FILE_PATH = "data/originalrecipeso00orde.pdf"
load_dotenv()
openai_client = OpenAI(api_key=os.getenv("OPENAI_API_KEY"))

prompt_template = Template("""
    Extract all recipes from the following text starting from ---Page $page_number---. Each recipe should include:
    - Recipe name
    - Ingredients (with item, quantity, and unit)
    - Instructions (use the original text as much as possible)
    - Author
    - Page number

    Format each recipe in JSON format like this:

    {{
        "recipe": "Recipe Name",
        "page": {page_number},
        "author": "Author Name",
        "ingredients": [
            {{"item": "ingredient 1", "quantity": 2, "unit": "cups"}},
            {{"item": "ingredient 2", "quantity": 1, "unit": "tablespoon"}}
        ],
        "instructions": [
            "Step 1",
            "Step 2",
            "Step 3"
        ]
    }}
""")

SYSTEM_CONTENT = "You are a helpful information extraction assistant."

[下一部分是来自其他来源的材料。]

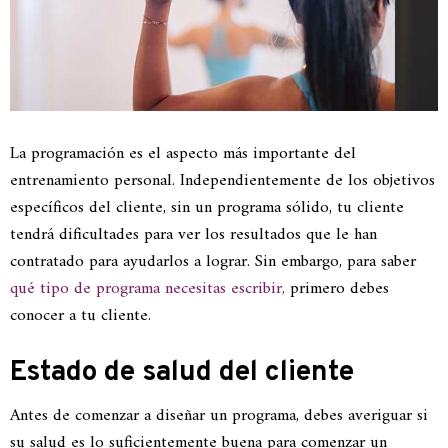
La programación es el aspecto más importante del
entrenamiento personal. Independientemente de los objetivos
específicos del cliente, sin un programa sólido, tu cliente
tendrá dificultades para ver los resultados que le han
contratado para ayudarlos a lograr. Sin embargo, para saber
qué tipo de programa necesitas escribir,
primero debes
conocer a tu cliente.
Estado de salud del cliente
Antes de comenzar a diseñar un programa, debes averiguar si
su salud es lo suficientemente buena para comenzar un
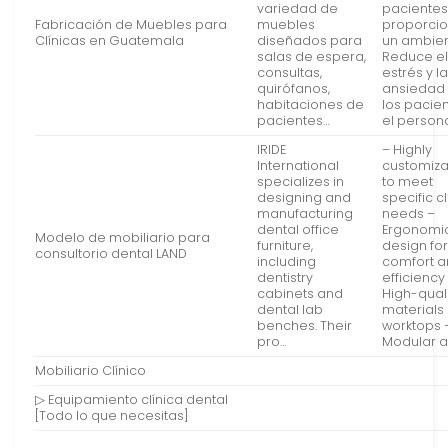
variedad de
pacientes
Fabricación de Muebles para
muebles
proporci
Clínicas en Guatemala
diseñados para
un ambie
salas de espera,
Reduce e
consultas,
estrés y l
quirófanos,
ansiedad
habitaciones de
los pacien
pacientes…
el persona
IRIDE
– Highly
International
customiz
specializes in
to meet
designing and
specific cl
manufacturing
needs –
dental office
Ergonomi
Modelo de mobiliario para
furniture,
design fo
consultorio dental LAND
including
comfort 
dentistry
efficiency
cabinets and
High-qual
dental lab
materials
benches. Their
worktops 
pro…
Modular 
Mobiliario Clínico
▷ Equipamiento clínica dental
[Todo lo que necesitas]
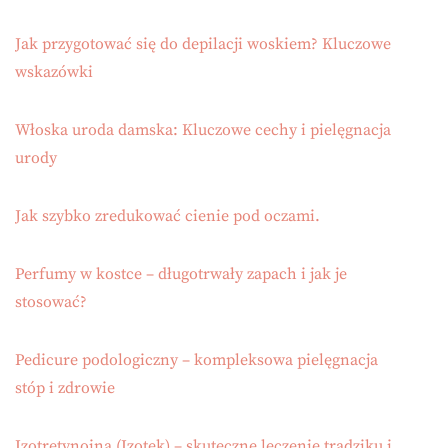
Jak przygotować się do depilacji woskiem? Kluczowe
wskazówki
Włoska uroda damska: Kluczowe cechy i pielęgnacja
urody
Jak szybko zredukować cienie pod oczami.
Perfumy w kostce – długotrwały zapach i jak je
stosować?
Pedicure podologiczny – kompleksowa pielęgnacja
stóp i zdrowie
Izotretynoina (Izotek) – skuteczne leczenie trądziku i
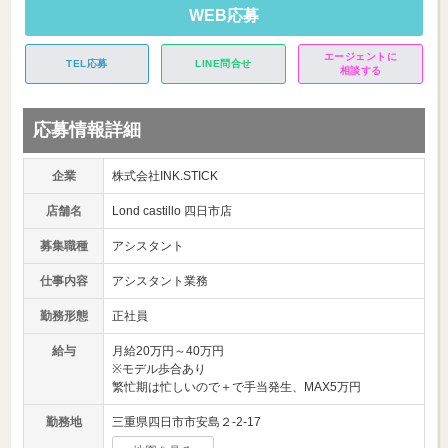
WEB応募
エージェントに
TEL応募
LINE問合せ
相談する
応募情報詳細
企業
株式会社INK.STICK
店舗名
Lond castillo 四日市店
募集職種
アシスタント
仕事内容
アシスタント業務
勤務形態
正社員
給与
月給20万円～40万円
※モデル歩合あり
繁忙期は忙しいので＋で手当発生、MAX5万円
勤務地
三重県四日市市安島２-2-17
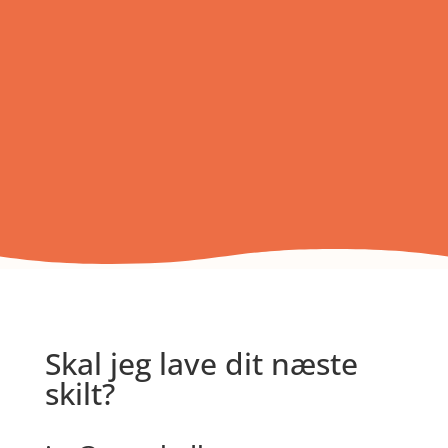
Skal jeg lave dit næste
skilt?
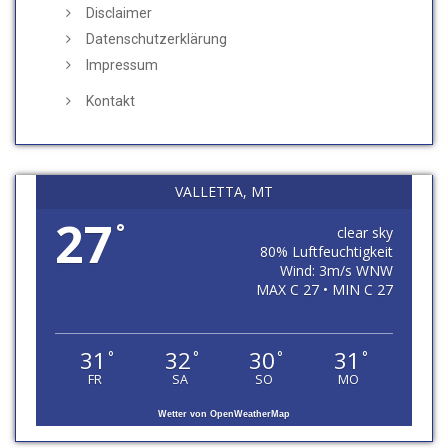
Disclaimer
Datenschutzerklärung
Impressum
Kontakt
VALLETTA, MT
27
°
clear sky
80% Luftfeuchtigkeit
Wind: 3m/s WNW
MAX C 27 • MIN C 27
31
32
30
31
°
°
°
°
FR
SA
SO
MO
Wetter von OpenWeatherMap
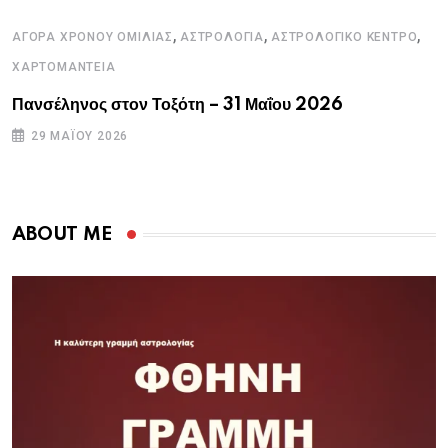
,
,
,
ΑΓΟΡΑ ΧΡΟΝΟΥ ΟΜΙΛΙΑΣ
ΑΣΤΡΟΛΟΓΙΑ
ΑΣΤΡΟΛΟΓΙΚΟ ΚΕΝΤΡΟ
ΧΑΡΤΟΜΑΝΤΕΙΑ
Πανσέληνος στον Τοξότη – 31 Μαΐου 2026
29 ΜΑΪ́ΟΥ 2026
ABOUT ME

def read_pdf(pdf_path: str) -> Dict:
    """Extract text from PDF file."""
    page_text = {}
    with open(pdf_path, 'rb') as file:
        pdf_reader = PyPDF2.PdfReader(file)
        for i, page in enumerate(pdf_reader.pages):
            page_text[i+1] = page.extract_text()
    return page_text

def load_openai_json(response):
    """Parse the JSON response from OpenAI API."""
    try:
        return json.loads(response.split("```json")[1].split("```")[0])
    except Exception as e:
        logger.error(f"Error loading json: {e}")
        return None

def run():
    content = read_pdf(FILE_PATH)
    results = []
    for page_number, text in content.items():
        prompt = prompt_template.substitute(page_number=page_number, text=text)
        logger.info(f"Processing Page {page_number}")
        text_response = ask_ai(prompt, system_content=SYSTEM_CONTENT)
        response = load_openai_json(text_response)
        if response:
            results.append(response)

    with open("recipes.json", "w") as f:
        json.dump(results, f, indent=4)

if __name__ == "__main__":
    run()

結論

透過本案例，我們展示了如何結合 Python 和 AI 技術，從 PDF 文檔中提取結構化數據，並轉化為 JSON 格式。這不僅僅適用於食譜提取，還可以應用於其他類型的文檔數據提取，如報告、手冊和合同。

此解決方案展示了利用 AI 技術處理非結構化數據的潛力，為企業和研究機構提供了一種高效的數據處理方式。希望本文能幫助您理解 AI 在自然語言處理和數據提取方面的應用。